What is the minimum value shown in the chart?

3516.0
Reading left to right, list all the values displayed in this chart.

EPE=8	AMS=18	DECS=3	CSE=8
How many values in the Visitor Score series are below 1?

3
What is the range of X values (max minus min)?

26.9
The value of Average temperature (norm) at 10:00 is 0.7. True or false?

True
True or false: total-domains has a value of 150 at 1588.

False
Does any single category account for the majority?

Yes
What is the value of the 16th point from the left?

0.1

..........

*Task brief*
Copy the records word for word, starting at the very beginning and ending with the line that contains "How many values", with that line included.

*Answer section*
What is the minimum value shown in the chart?

3516.0
Reading left to right, list all the values displayed in this chart.

EPE=8	AMS=18	DECS=3	CSE=8
How many values in the Visitor Score series are below 1?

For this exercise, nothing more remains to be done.